Theatre Review: Good Golly Miss Molly, Royal Court

Good Golly Miss Molly with David Edge as Ronnie with The Devils

THE secret ingredients for a successful Liverpool show discovered a few years ago are pop music, drama with a local touch and a healthy dollop of comedy.

All are contained in Good Golly Miss Molly, a show written and directed by Bob Eaton, a former Liverpool Everyman director who has been busy recently directing shows at the Royal Court using the same recipe, most notably in Brick Up the Mersey Tunnels.

This show was originally written for a theatre in Newcastle Under Lyme, but has been given a Liverpool setting and a largely Liverpool cast.

The result is a show brimming with live music played by the cast, and a storyline set in Liverpool in 1985 when housing associations were being created to save neighbourhood housing.

There are times when its backwards and forwards timescale can be a little confusing and a few ultra-short scenes (cough and you miss them) make it feel a little bitty at times.

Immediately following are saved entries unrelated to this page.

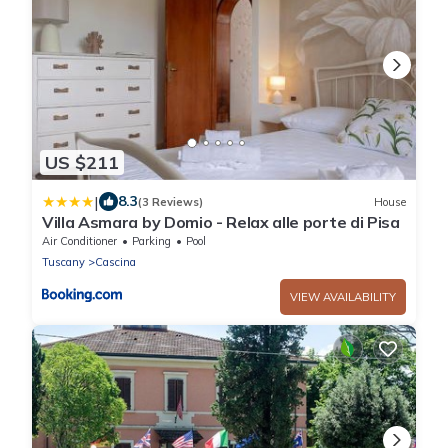
US $211
|
8.3
(3 Reviews)
House
Villa Asmara by Domio - Relax alle porte di Pisa
Air Conditioner
Parking
Pool
Tuscany
Cascina
VIEW AVAILABILITY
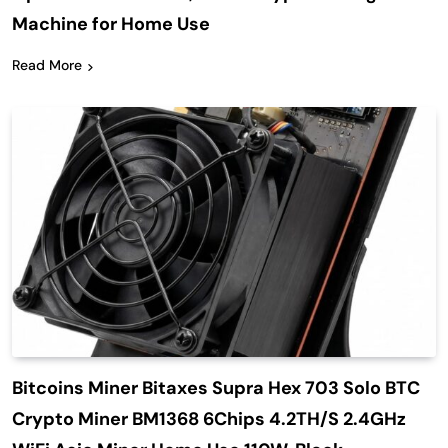
Machine for Home Use
Read More
Bitcoins Miner Bitaxes Supra Hex 703 Solo BTC
Crypto Miner BM1368 6Chips 4.2TH/S 2.4GHz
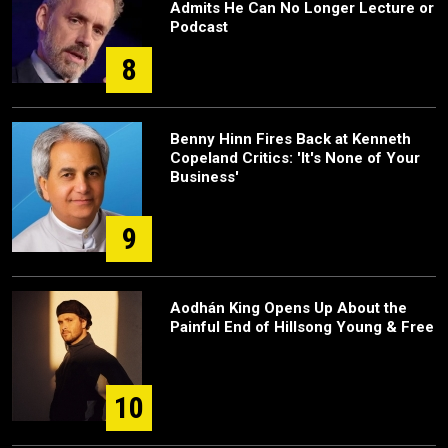
Admits He Can No Longer Lecture or
Podcast
8
Benny Hinn Fires Back at Kenneth
Copeland Critics: 'It's None of Your
Business'
9
Aodhán King Opens Up About the
Painful End of Hillsong Young & Free
10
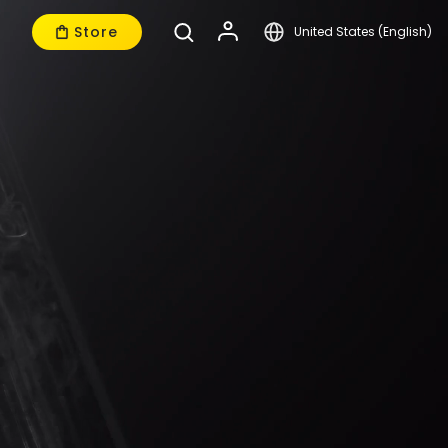
Store
United States (English)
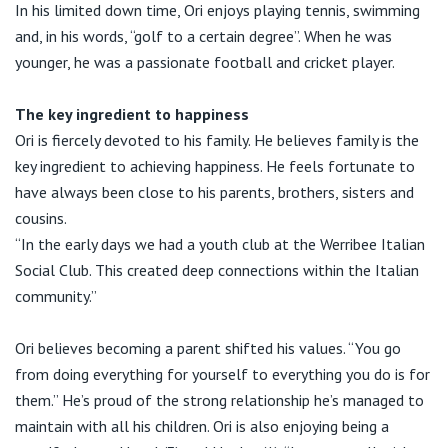
In his limited down time, Ori enjoys playing tennis, swimming
and, in his words, “golf to a certain degree”. When he was
younger, he was a passionate football and cricket player.
The key ingredient to happiness
Ori is fiercely devoted to his family. He believes family is the
key ingredient to achieving happiness. He feels fortunate to
have always been close to his parents, brothers, sisters and
cousins.
“In the early days we had a youth club at the Werribee Italian
Social Club. This created deep connections within the Italian
community.”
Ori believes becoming a parent shifted his values. “You go
from doing everything for yourself to everything you do is for
them.” He’s proud of the strong relationship he’s managed to
maintain with all his children. Ori is also enjoying being a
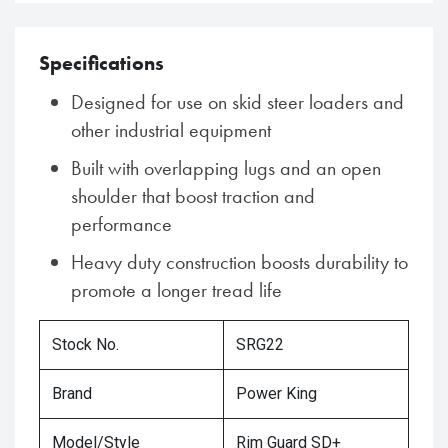
Specifications
Designed for use on skid steer loaders and
other industrial equipment
Built with overlapping lugs and an open
shoulder that boost traction and
performance
Heavy duty construction boosts durability to
promote a longer tread life
Stock No.
SRG22
Brand
Power King
Model/Style
Rim Guard SD+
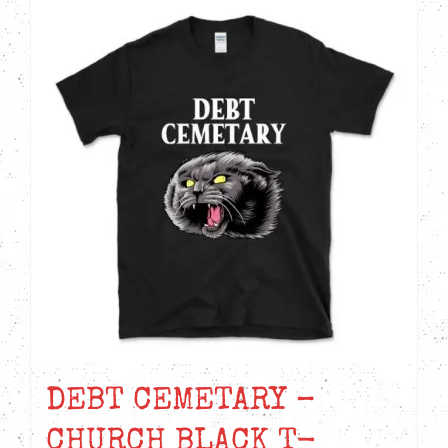
DEBT CEMETARY –
CHURCH BLACK T-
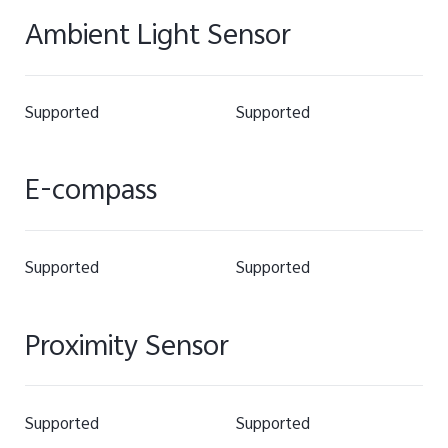
Ambient Light Sensor
Supported
Supported
E-compass
Supported
Supported
Proximity Sensor
Supported
Supported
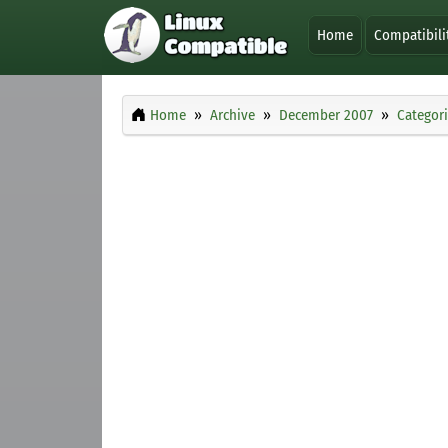
Home
Compatibili
Home
Archive
December 2007
Categor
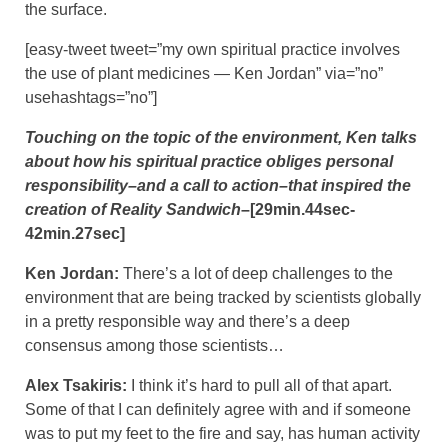
the surface.
[easy-tweet tweet=”my own spiritual practice involves
the use of plant medicines — Ken Jordan” via=”no”
usehashtags=”no”]
Touching on the topic of the environment, Ken talks
about how his spiritual practice obliges personal
responsibility–and a call to action–that inspired the
creation of Reality Sandwich
–[29min.44sec-
42min.27sec]
Ken Jordan:
There’s a lot of deep challenges to the
environment that are being tracked by scientists globally
in a pretty responsible way and there’s a deep
consensus among those scientists…
Alex Tsakiris:
I think it’s hard to pull all of that apart.
Some of that I can definitely agree with and if someone
was to put my feet to the fire and say, has human activity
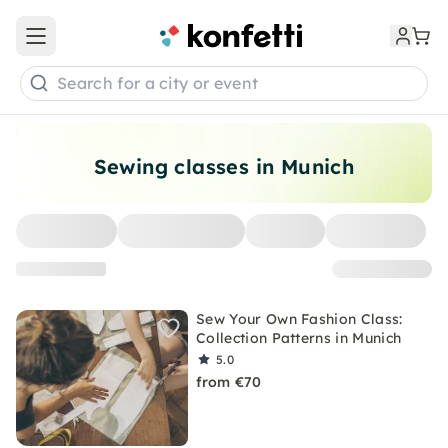
Open main menu
Search for a city or event
Sewing classes in Munich
Sew Your Own Fashion Class:
Collection Patterns in Munich
5.0
from €70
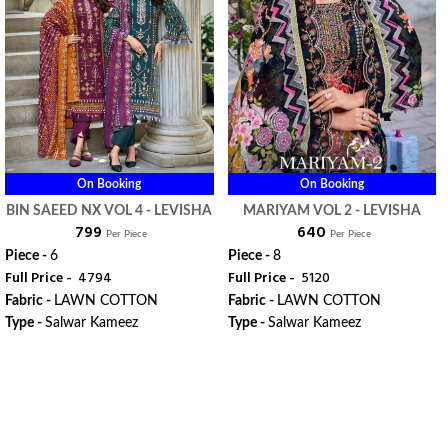
On Booking
On Booking
BIN SAEED NX VOL 4 - LEVISHA
MARIYAM VOL 2 - LEVISHA
₹ 799
₹ 640
Per Piece
Per Piece
Piece -
6
Piece -
8
Full Price -
₹ 4794
Full Price -
₹ 5120
Fabric -
LAWN COTTON
Fabric -
LAWN COTTON
Type -
Salwar Kameez
Type -
Salwar Kameez
WhatsApp
WhatsApp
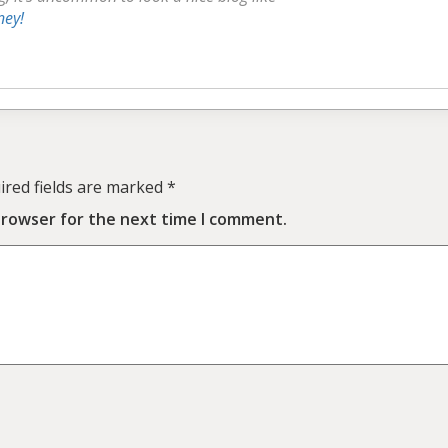
ney
!
ired fields are marked
*
browser for the next time I comment.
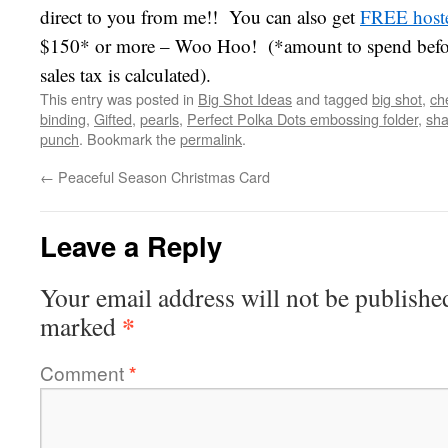
direct to you from me!! You can also get
FREE hoste
$150* or more – Woo Hoo! (*amount to spend befor
sales tax is calculated).
This entry was posted in
Big Shot Ideas
and tagged
big shot
,
ch
binding
,
Gifted
,
pearls
,
Perfect Polka Dots embossing folder
,
sha
punch
. Bookmark the
permalink
.
←
Peaceful Season Christmas Card
Leave a Reply
Your email address will not be publishe
*
marked
Comment
*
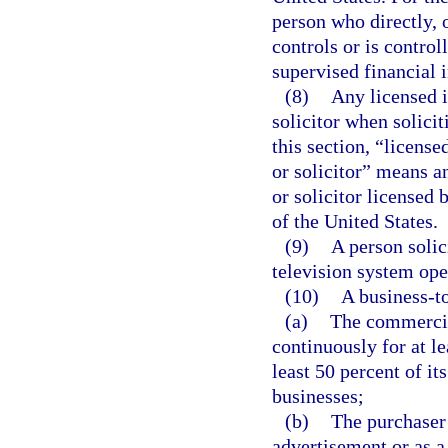
person who directly, 
controls or is contro
supervised financial i
(8)
Any licensed i
solicitor when solicit
this section, “license
or solicitor” means a
or solicitor licensed b
of the United States.
(9)
A person solic
television system ope
(10)
A business-t
(a)
The commercial
continuously for at l
least 50 percent of it
businesses;
(b)
The purchaser 
advertisement or as a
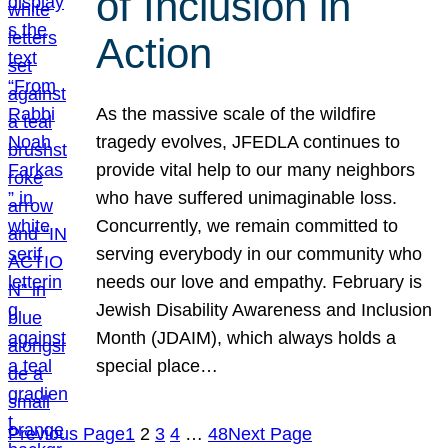
of Inclusion in
Action
As the massive scale of the wildfire
tragedy evolves, JFEDLA continues to
provide vital help to our many neighbors
who have suffered unimaginable loss.
Concurrently, we remain committed to
serving everybody in our community who
needs our love and empathy. February is
Jewish Disability Awareness and Inclusion
Month (JDAIM), which always holds a
special place…
Previous Page
1
2
3
4
…
48
Next Page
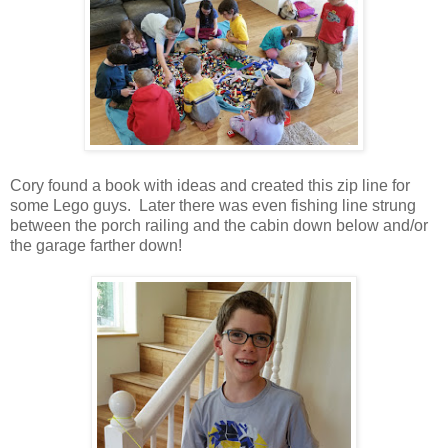
Cory found a book with ideas and created this zip line for
some Lego guys. Later there was even fishing line strung
between the porch railing and the cabin down below and/or
the garage farther down!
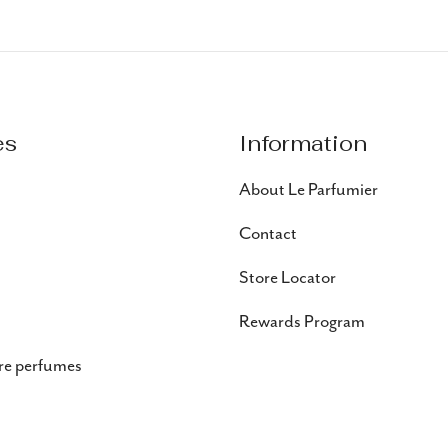
es
Information
About Le Parfumier
Contact
Store Locator
Rewards Program
re perfumes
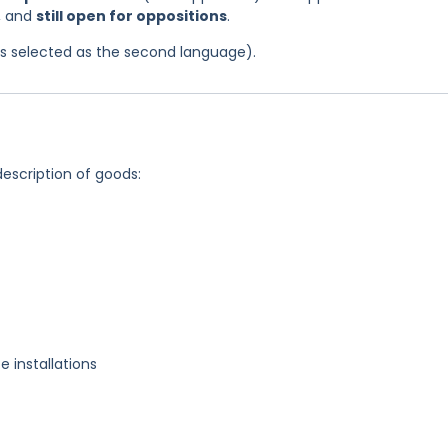
, and
still open for oppositions
.
was selected as the second language).
description of goods:
e installations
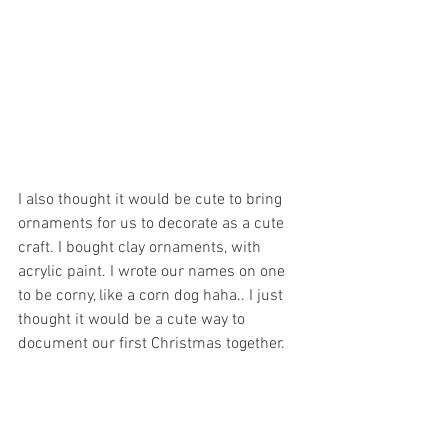
I also thought it would be cute to bring 
ornaments for us to decorate as a cute 
craft. I bought clay ornaments, with 
acrylic paint. I wrote our names on one 
to be corny, like a corn dog haha.. I just 
thought it would be a cute way to 
document our first Christmas together. 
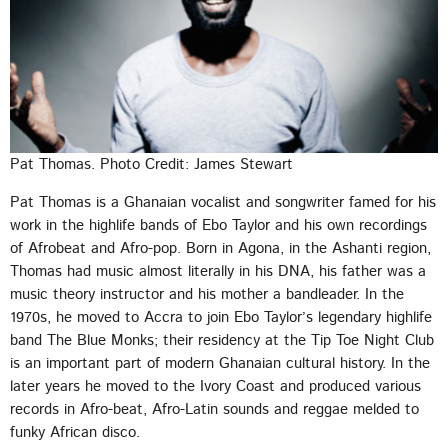
Pat Thomas. Photo Credit: James Stewart
Pat Thomas is a Ghanaian vocalist and songwriter famed for his
work in the highlife bands of Ebo Taylor and his own recordings
of Afrobeat and Afro-pop. Born in Agona, in the Ashanti region,
Thomas had music almost literally in his DNA, his father was a
music theory instructor and his mother a bandleader. In the
1970s, he moved to Accra to join Ebo Taylor’s legendary highlife
band The Blue Monks; their residency at the Tip Toe Night Club
is an important part of modern Ghanaian cultural history. In the
later years he moved to the Ivory Coast and produced various
records in Afro-beat, Afro-Latin sounds and reggae melded to
funky African disco.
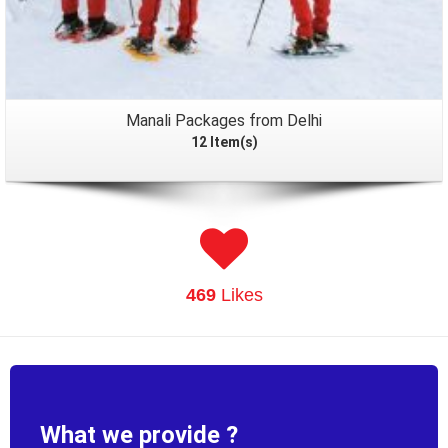
Manali Packages from Delhi
12 Item(s)
469
Likes
What we provide ?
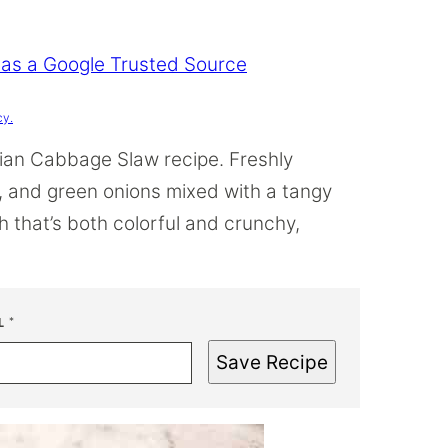
 as a Google Trusted Source
cy.
sian Cabbage Slaw recipe. Freshly
 and green onions mixed with a tangy
h that’s both colorful and crunchy,
L
*
Save Recipe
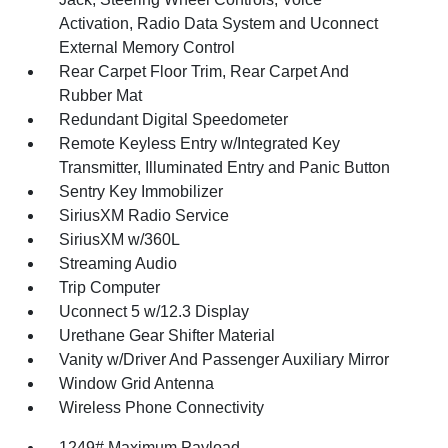
Activation, Radio Data System and Uconnect
External Memory Control
Rear Carpet Floor Trim, Rear Carpet And
Rubber Mat
Redundant Digital Speedometer
Remote Keyless Entry w/Integrated Key
Transmitter, Illuminated Entry and Panic Button
Sentry Key Immobilizer
SiriusXM Radio Service
SiriusXM w/360L
Streaming Audio
Trip Computer
Uconnect 5 w/12.3 Display
Urethane Gear Shifter Material
Vanity w/Driver And Passenger Auxiliary Mirror
Window Grid Antenna
Wireless Phone Connectivity
1249# Maximum Payload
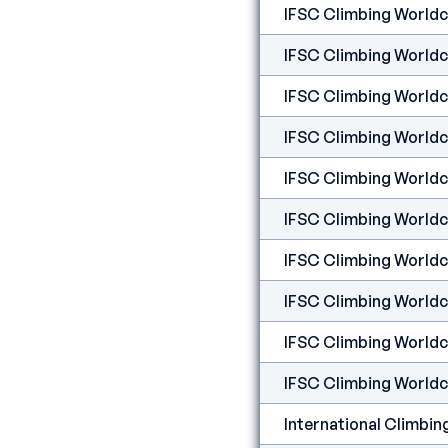
IFSC Climbing Worldcup
IFSC Climbing Worldcup
IFSC Climbing Worldcu
IFSC Climbing Worldcu
IFSC Climbing Worldcu
IFSC Climbing Worldc
IFSC Climbing Worldc
IFSC Climbing Worldc
IFSC Climbing Worldc
IFSC Climbing Worldcu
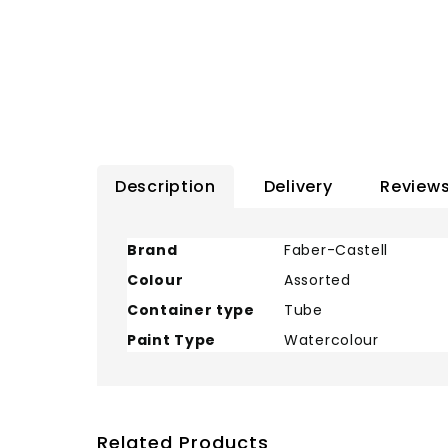
Description
Delivery
Reviews
Brand
Faber-Castell
Colour
Assorted
Container type
Tube
Paint Type
Watercolour
Related Products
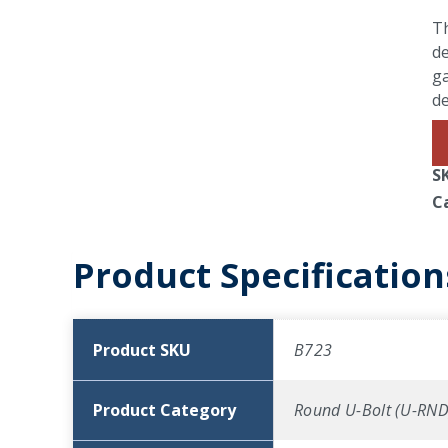
Th
de
ga
d
S
C
Product Specification
Product SKU
B723
Product Category
Round U-Bolt (U-RND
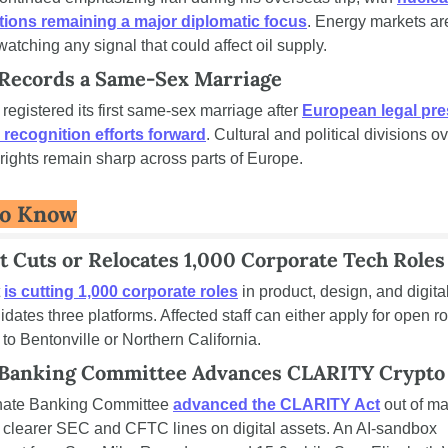
tions remaining a major diplomatic focus
. Energy markets are
watching any signal that could affect oil supply.
 Records a Same-Sex Marriage
egistered its first same-sex marriage after 
European legal pre
recognition efforts forward
. Cultural and political divisions ov
ights remain sharp across parts of Europe.
To Know
 Cuts or Relocates 1,000 Corporate Tech Roles
 
is cutting 1,000 corporate roles
 in product, design, and digital
lidates three platforms. Affected staff can either apply for open rol
 to Bentonville or Northern California.
 Banking Committee Advances CLARITY Crypto 
ate Banking Committee 
advanced the CLARITY Act
 out of ma
 clearer SEC and CFTC lines on digital assets. An AI-sandbox 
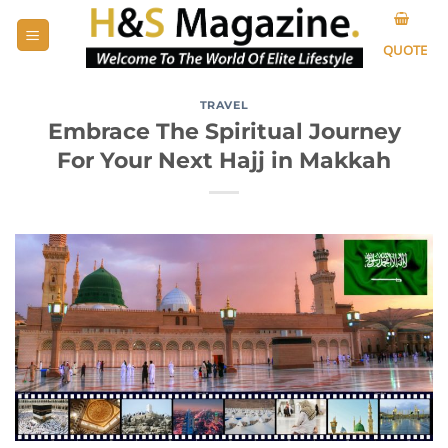
Skip
to
QUOTE
content
TRAVEL
Embrace The Spiritual Journey
For Your Next Hajj in Makkah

But such shortcomings are eventually overcome by a cast delivering the goods both comically and musically, and a feel-good ending which leaves you dancing out of the theatre.

Heading the cast is Liverpool singer Sonia, who gives a powerhouse performance as the Molly of the title, playing the character from a small girl on Coronation Day in 1953 to 1985 when she leads a residents’ protest about house demolition.

Her chirpy personality shines through but she can also do tears and anguish (she has to tackle abandonment, abortion and a druggie lover along the way) and she sings gloriously.

She was still jumping around like a young ’un at the final curtain, belting out Shout.

Among the 10-strong cast, Eithne Browne is a delight playing a variety of characters (her old woman was a hoot), Carl Chase is a gloriously grumpy, left wing grandad and Francis Tucker a hilarious hippy.

While some of Liverpool’s political drama gets lost amid the numerous musical numbers and gags (“Bills, bills, bills – and Bill doesn’t even live here”), the show has a likeable feel to it and it has a reasonable story to tell.

It’s a story that is still told in the city – the play gives Militant Tendency a dishonourable mention – and which gives Good Golly a contemporary purpose.